To implement this, I checked when the pointer is moved beyond the bounds of the current memory block. This would be the pointer going past usize::MAX or going under $0$. If this happens, the current memory block is serialised and stored with its identifier. The memory blocks are tracked using a u128, and the memory correct memory block is deserialised into memory or created where needed.
This creates a continuous memory tape which length is u128::MAX * 30,000 (very large), successfully increasing the effective length. This bit of code does this tidily.
if changing_file_number != current_file_number {
// Serialise the current mem and write to mem/ folder as unique mem block.

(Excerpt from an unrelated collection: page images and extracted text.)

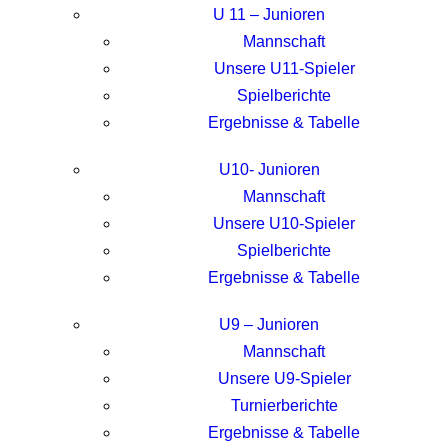
U 11 – Junioren
Mannschaft
Unsere U11-Spieler
Spielberichte
Ergebnisse & Tabelle
U10- Junioren
Mannschaft
Unsere U10-Spieler
Spielberichte
Ergebnisse & Tabelle
U9 – Junioren
Mannschaft
Unsere U9-Spieler
Turnierberichte
Ergebnisse & Tabelle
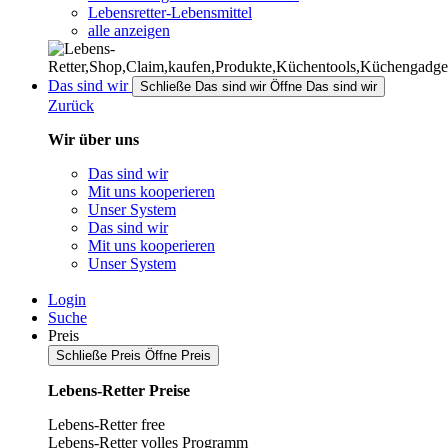
Lebensretter-Lebensmittel
alle anzeigen
Das sind wir
Schließe Das sind wir
Öffne Das sind wir
Zurück
Wir über uns
Das sind wir
Mit uns kooperieren
Unser System
Das sind wir
Mit uns kooperieren
Unser System
Login
Suche
Preis
Schließe Preis
Öffne Preis
Lebens-Retter Preise
Lebens-Retter free
Lebens-Retter volles Programm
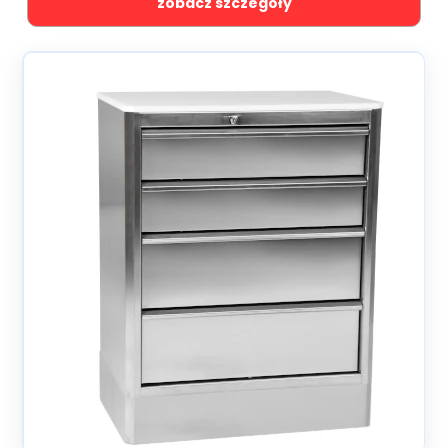
zobacz szczegóły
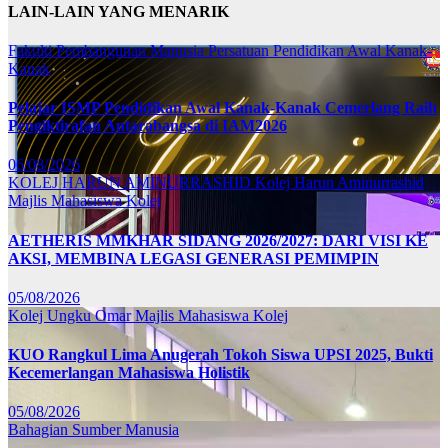
LAIN-LAIN YANG MENARIK
Fakulti Pembangunan Manusia
Persatuan Pendidikan Awal Kanak-
Kanak
Pelajar ISMP Pendidikan Awal Kanak-Kanak Cemerlang Raih
Pengiktirafan Antarabangsa di IAM2026
06/08/2026
KOLEJ HARUN AMINURRASHID
Kolej Harun Aminurrashid
Majlis Mahasiswa Kolej
AETHERIS MMKHAR SIDANG 2026/2027: DARI VISI KE
AKSI, MEMBINA LEGASI GENERASI PEMIMPIN
05/08/2026
Kolej Ungku Omar
Majlis Mahasiswa Kolej
KUO Rangkul Lima Anugerah Tokoh Siswa UPSI 2025, Bukti
Kecemerlangan Mahasiswa Holistik
05/08/2026
Bahagian Sumber Manusia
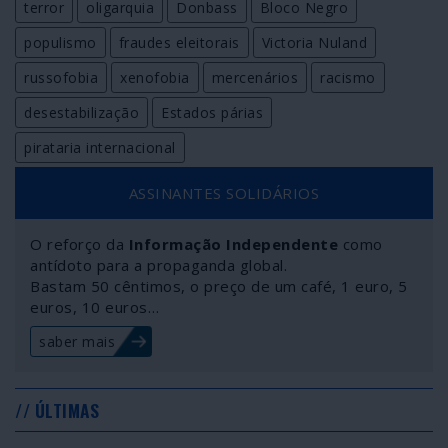
terror
oligarquia
Donbass
Bloco Negro
populismo
fraudes eleitorais
Victoria Nuland
russofobia
xenofobia
mercenários
racismo
desestabilização
Estados párias
pirataria internacional
ASSINANTES SOLIDÁRIOS
O reforço da
Informação Independente
como
antídoto para a propaganda global.
Bastam 50 cêntimos, o preço de um café, 1 euro, 5
euros, 10 euros…
saber mais
// ÚLTIMAS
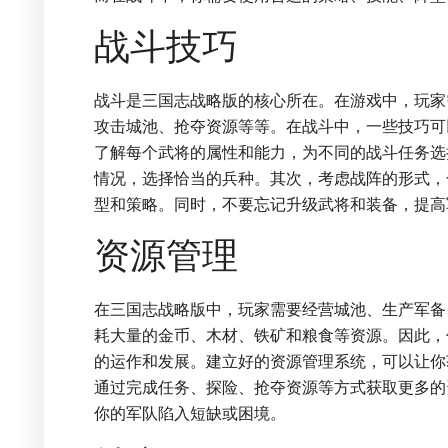
战斗技巧
战斗是三国志战略版的核心所在。在游戏中，玩家
攻击城池、抢夺资源等等。在战斗中，一些技巧可
了解每个武将的属性和能力，为不同的战斗任务选
情况，选择恰当的兵种。其次，考虑战阵的形式，
型和策略。同时，不要忘记升级武将和装备，提高
资源管理
在三国志战略版中，玩家需要经营城池、生产军备
耗大量的金币、木材、铁矿和粮食等资源。因此，
的运作和发展。建立好的资源管理系统，可以让你
通过完成任务、探险、抢夺资源等方式获取更多的
你的军队陷入短缺或困境。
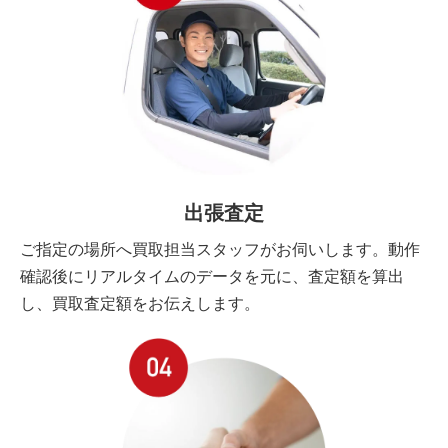
出張査定
ご指定の場所へ買取担当スタッフがお伺いします。動作
確認後にリアルタイムのデータを元に、査定額を算出
し、買取査定額をお伝えします。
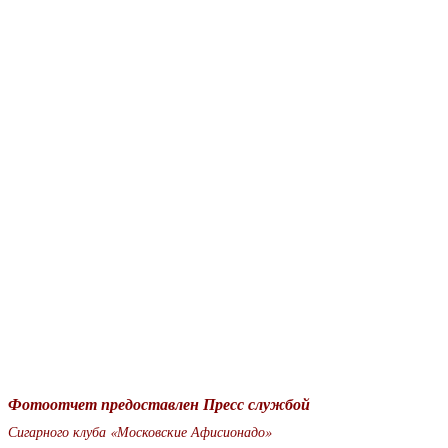
Фотоотчет предоставлен Пресс службой
Сигарного клуба «Московские Афисионадо»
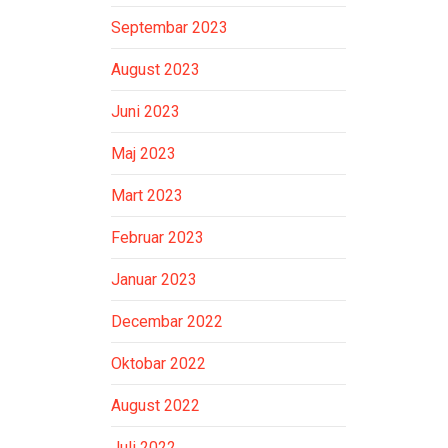
Septembar 2023
August 2023
Juni 2023
Maj 2023
Mart 2023
Februar 2023
Januar 2023
Decembar 2022
Oktobar 2022
August 2022
Juli 2022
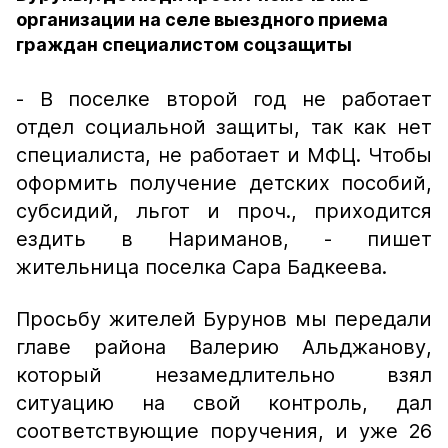
организации на селе выездного приема
граждан специалистом соцзащиты
- В поселке второй год не работает
отдел социальной защиты, так как нет
специалиста, не работает и МФЦ. Чтобы
оформить получение детских пособий,
субсидий, льгот и проч., приходится
ездить в Нариманов, - пишет
жительница поселка Сара Бадкеева.
Просьбу жителей Бурунов мы передали
главе района Валерию Альджанову,
который незамедлительно взял
ситуацию на свой контроль, дал
соответствующие поручения, и уже 26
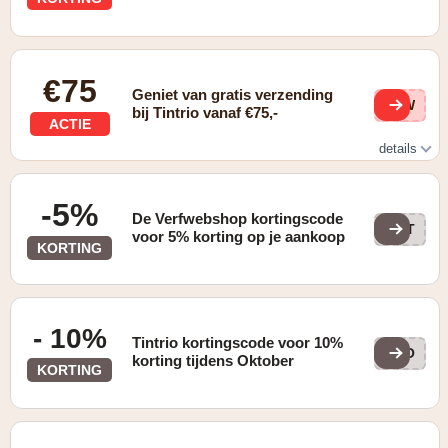
€75
Geniet van gratis verzending
c9W
bij Tintrio vanaf €75,-
ACTIE
details
Gratis verzending bij bestelling vanaf €75,-
-5%
De Verfwebshop kortingscode
CET
voor 5% korting op je aankoop
KORTING
- 10%
Tintrio kortingscode voor 10%
WOO
korting tijdens Oktober
KORTING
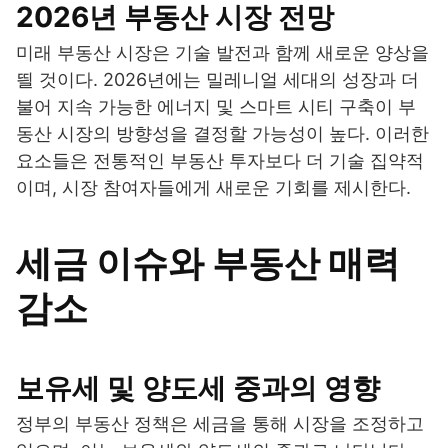
2026년 부동산 시장 전망
미래 부동산 시장은 기술 발전과 함께 새로운 양상을
띌 것이다. 2026년에는 밀레니얼 세대의 성장과 더
불어 지속 가능한 에너지 및 스마트 시티 구축이 부
동산 시장의 방향성을 결정할 가능성이 높다. 이러한
요소들은 전통적인 부동산 투자보다 더 기술 집약적
이며, 시장 참여자들에게 새로운 기회를 제시한다.
세금 이슈와 부동산 매력
감소
보유세 및 양도세 중과의 영향
정부의 부동산 정책은 세금을 통해 시장을 조정하고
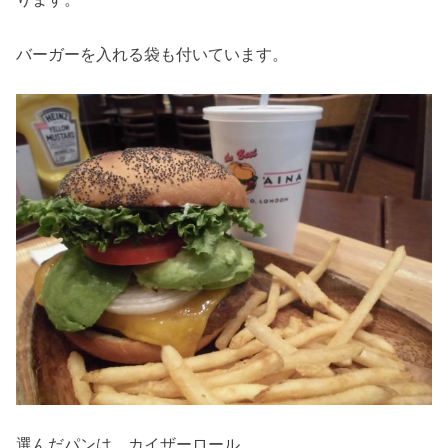
バーガーを入れる袋も付いています。
選んだパンは、カイザーロール。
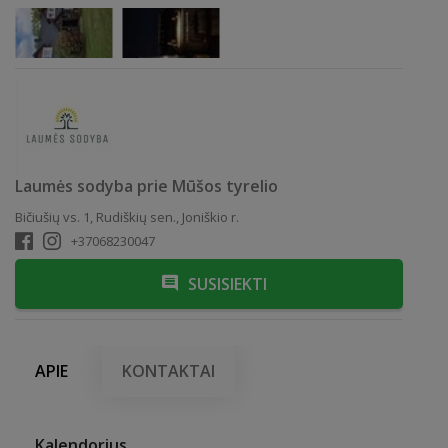
Laumės sodyba prie Mūšos tyrelio
Bičiušių vs. 1, Rudiškių sen., Joniškio r.
+37068230047
SUSISIEKTI
APIE
KONTAKTAI
Kalendorius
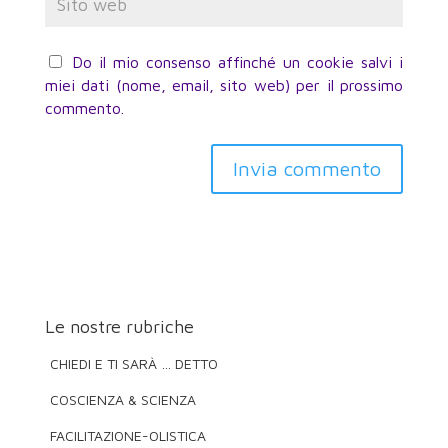
Do il mio consenso affinché un cookie salvi i
miei dati (nome, email, sito web) per il prossimo
commento.
Invia commento
Le nostre rubriche
CHIEDI E TI SARÀ … DETTO
COSCIENZA & SCIENZA
FACILITAZIONE-OLISTICA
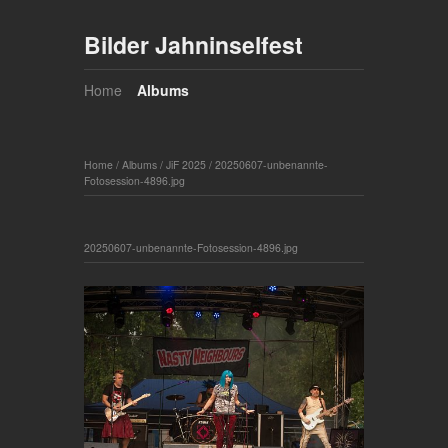
Bilder Jahninselfest
Home
Albums
Home
/
Albums
/
JiF 2025
/
20250607-unbenannte-
Fotosession-4896.jpg
20250607-unbenannte-Fotosession-4896.jpg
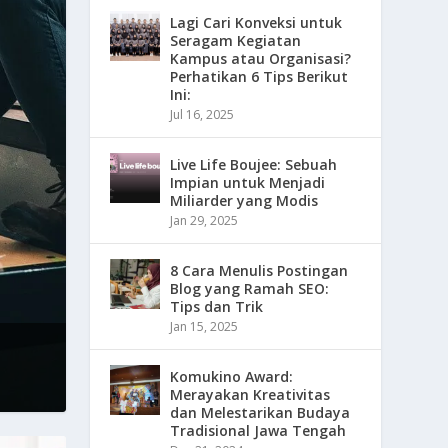
Lagi Cari Konveksi untuk
Seragam Kegiatan
Kampus atau Organisasi?
Perhatikan 6 Tips Berikut
Ini:
Jul 16, 2025
Live Life Boujee: Sebuah
Impian untuk Menjadi
Miliarder yang Modis
Jan 29, 2025
8 Cara Menulis Postingan
Blog yang Ramah SEO:
Tips dan Trik
Jan 15, 2025
Komukino Award:
Merayakan Kreativitas
dan Melestarikan Budaya
Tradisional Jawa Tengah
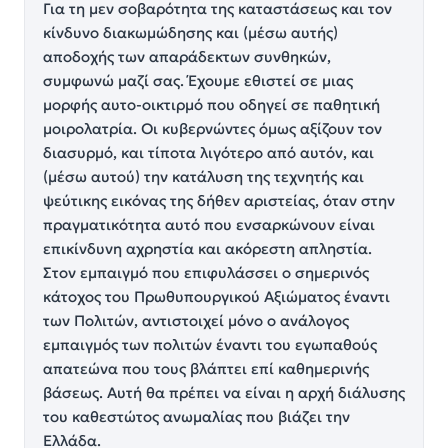
Για τη μεν σοβαρότητα της καταστάσεως και τον
κίνδυνο διακωμώδησης και (μέσω αυτής)
αποδοχής των απαράδεκτων συνθηκών,
συμφωνώ μαζί σας. Έχουμε εθιστεί σε μιας
μορφής αυτο-οικτιρμό που οδηγεί σε παθητική
μοιρολατρία. Οι κυβερνώντες όμως αξίζουν τον
διασυρμό, και τίποτα λιγότερο από αυτόν, και
(μέσω αυτού) την κατάλυση της τεχνητής και
ψεύτικης εικόνας της δήθεν αριστείας, όταν στην
πραγματικότητα αυτό που ενσαρκώνουν είναι
επικίνδυνη αχρηστία και ακόρεστη απληστία.
Στον εμπαιγμό που επιφυλάσσει ο σημερινός
κάτοχος του Πρωθυπουργικού Αξιώματος έναντι
των Πολιτών, αντιστοιχεί μόνο ο ανάλογος
εμπαιγμός των πολιτών έναντι του εγωπαθούς
απατεώνα που τους βλάπτει επί καθημερινής
βάσεως. Αυτή θα πρέπει να είναι η αρχή διάλυσης
του καθεστώτος ανωμαλίας που βιάζει την
Ελλάδα.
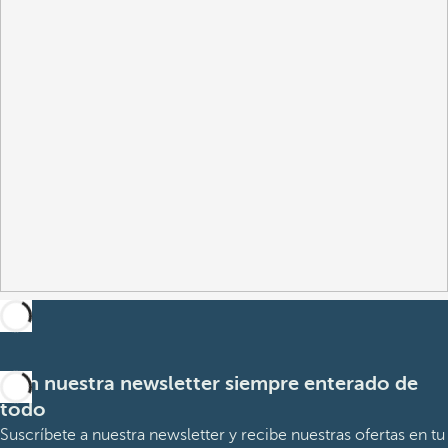
Con nuestra newsletter siempre enterado de
todo
Suscríbete a nuestra newsletter y recibe nuestras ofertas en tu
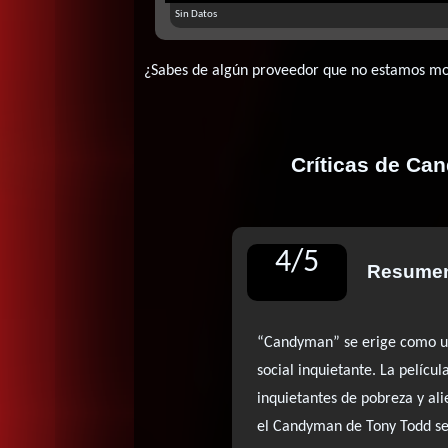
Sin Datos
¿Sabes de algún proveedor que no estamos m
Críticas de Can
4
/
5
Resumen
“Candyman” se erige como un
social inquietante. La pelícu
inquietantes de pobreza y ali
el Candyman de Tony Todd se 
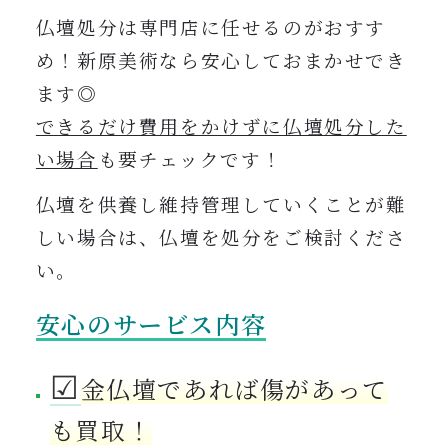
仏壇処分は専門店に任せるのがおすす
め！新原美術なら安心しておまかせでき
ます◎
できるだけ費用をかけずに仏壇処分した
い場合
も要チェックです！
仏壇を供養し維持管理していくことが難
しい場合は、仏壇を処分をご検討くださ
い。
安心のサービス内容
☑︎
金仏壇であれば傷があって
も買取！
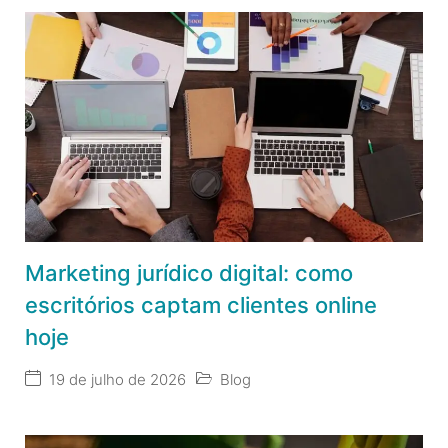
Marketing jurídico digital: como
escritórios captam clientes online
hoje
19 de julho de 2026
Blog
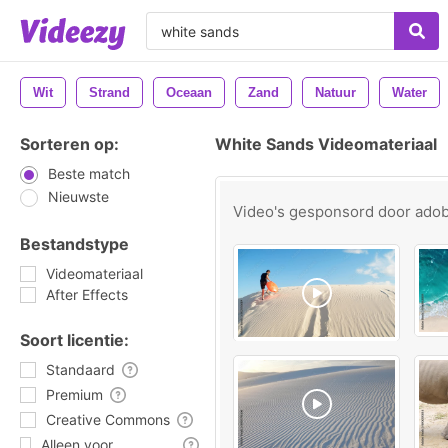
Wit
Strand
Oceaan
Zand
Natuur
Water
Sorteren op:
White Sands Videomateriaal
Beste match
Nieuwste
Video's gesponsord door
ado
Bestandstype
Videomateriaal
After Effects
Soort licentie:
Standaard
Premium
Creative Commons
Alleen voor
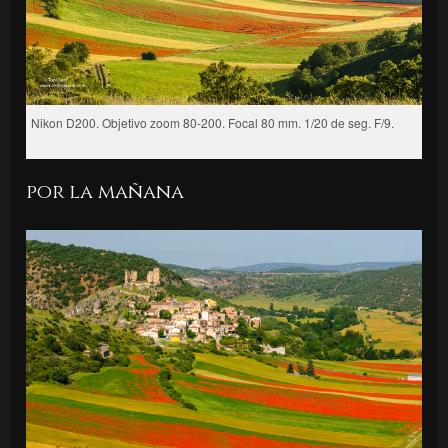
Nikon D200. Objetivo zoom 80-200. Focal 80 mm. 1/20 de seg. F/9.
por la mañana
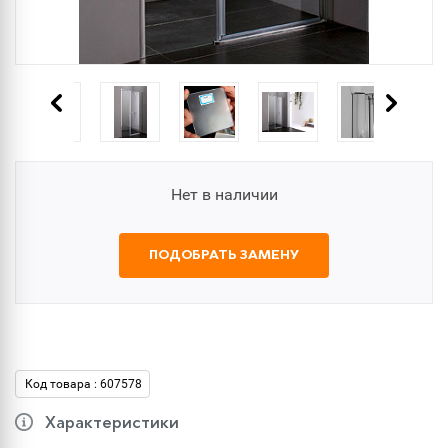
Нет в наличии
ПОДОБРАТЬ ЗАМЕНУ
Код товара : 607578
Характеристики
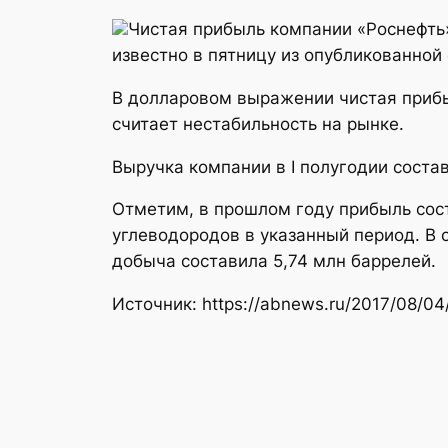
Чистая прибыль компании «Роснефть» 
известно в пятницу из опубликованной
В долларовом выражении чистая прибы
считает нестабильность на рынке.
Выручка компании в I полугодии состав
Отметим, в прошлом году прибыль сост
углеводородов в указанный период. В 
добыча составила 5,74 млн баррелей.
Источник: https://abnews.ru/2017/08/04/c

let writing_bytes: &Bytes = Bytes::new(&memory);
let writing_file_name: String = current_file_number.to_string() + "mem.txt";
let mut writing_file: File = File::create("mem/".to_owned() + &*writing_file_name)
.expect("Unable to create mem file");
writing_file.write_all(writing_bytes).expect("Unable to write to mem file");
// Deserialise the new mem block if available. If not created create the new block.
let reading_file_name: String = changing_file_number.to_string() + "mem.txt";
match File::open(reading_file_name) {
Ok(mut reading_file) => {
reading_file.read_to_end(&mut memory)
.expect("Unable to read mem block");
}
Err(_) => {
// File does not exist. Create a new one in memory.
memory = vec![0; MAX_MEMORY_INDEX];
}
}
}
read_head += 1;
current_file_number = changing_file_number;
}
In fact, we can quickly calculate how long the effective tape length or memory will be. With a memory block size of 30,000 and $2^{128}$ blocks using a u128, this yields a memory size of:
10,208,471,007,628,153,903,901,238,222,953,046,343,680,000
Pretty cool.
Conclusion
Overall - a nice gentle introduction to Rust!
One performance bottleneck would be if the pointer is consistently moving between the boundaries of memory blocks. This would mean a lot of expensive IO activity and serialisation. Keeping the surrounding memory blocks (and as many blocks that a loop potentially encompasses) loaded at all times would remove this potential performance issue.